Page excerpt —
========

November 6, 1998
American Chemical Society
Midwest Regional Meeting

Chemistry Teaching 2000


The timelines for signing up on an ACS program and presenting are out-of-whack. Things are moving so quickly in Web teaching that every 6 months offers new opportunities. My talk today will focus on a project that has become very near and dear to my heart, namely, helping high school chemistry teachers. The project has taken on a great deal of focus since I signed on for this talk.

The talk will include some facts about teacher preparation, some comments about the nature of the problems faced, and a thorough description of a project aimed at helping to ameliorate the problems.

This project invites partners from all across America, and, at the end of the talk, I'll invite those of you in the audience who are in a position to do so to become partners.


There are two 'legal' parts to becoming a teacher, certification and endorsement.

Certification is a big term, and teachers usually are certified to teach 'high school' or 'elementary school.'

Endorsement specifies what the teacher can teach. A teacher with a chemistry endorsement can teach hs chemistry. A chemistry endorsement usually requires studying quite a bit of college chemistry, usually 25-30 hours.

========

Data below —
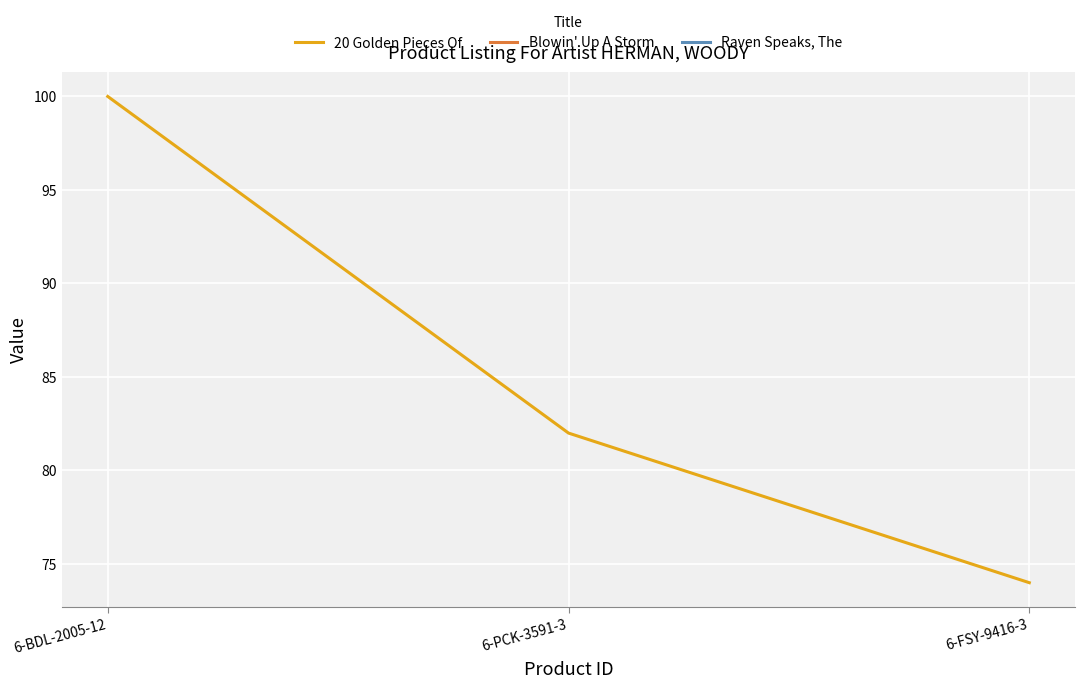

The chart shows a value of 74 at 6-FSY-9416-3. True or false?

True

========

Tasks —
1. Summarize the chemistry teaching talk in two sentences.
2. Reproduce the passage of the chemistry teaching talk starting at "Chemistry Teaching 2000" and ending at "certification and endorsement.".
3. Write the next part of the chemistry teaching talk, picking up after its last sentence.

Responses per task —
1. The talk centers on a project to help high school chemistry teachers, covering facts about teacher preparation, the problems teachers face and the project itself, which invites partners from across America. Becoming a teacher involves certification, usually for high school or elementary school, and endorsement, which specifies what a teacher can teach; a chemistry endorsement usually requires 25-30 hours of college chemistry.

2.
Chemistry Teaching 2000


The timelines for signing up on an ACS program and presenting are out-of-whack. Things are moving so quickly in Web teaching that every 6 months offers new opportunities. My talk today will focus on a project that has become very near and dear to my heart, namely, helping high school chemistry teachers. The project has taken on a great deal of focus since I signed on for this talk.

The talk will include some facts about teacher preparation, some comments about the nature of the problems faced, and a thorough description of a project aimed at helping to ameliorate the problems.

This project invites partners from all across America, and, at the end of the talk, I'll invite those of you in the audience who are in a position to do so to become partners.


There are two 'legal' parts to becoming a teacher, certification and endorsement.

3.
A broad field endorsement might enable a certified teacher to teach physical sciences -- like chemistry and physics. Broad field endorsements are popular in states with rural populations where, in a high school, there might be one or two science teachers. For economic reasons, large districts also have supported broad field endorsements.


Nebraska is a broad field endorsement state, and UNL is a broad field endorsement school. We have insisted on having students receive either a broad field endorsement or two content endorsements.

In a broad field endorsement, a student need not have any chemistry past sophomore level courses. While I can muster arguments to excuse this, my sense if that it really means that teachers can teach chemistry without much chemical sense of what they are doing.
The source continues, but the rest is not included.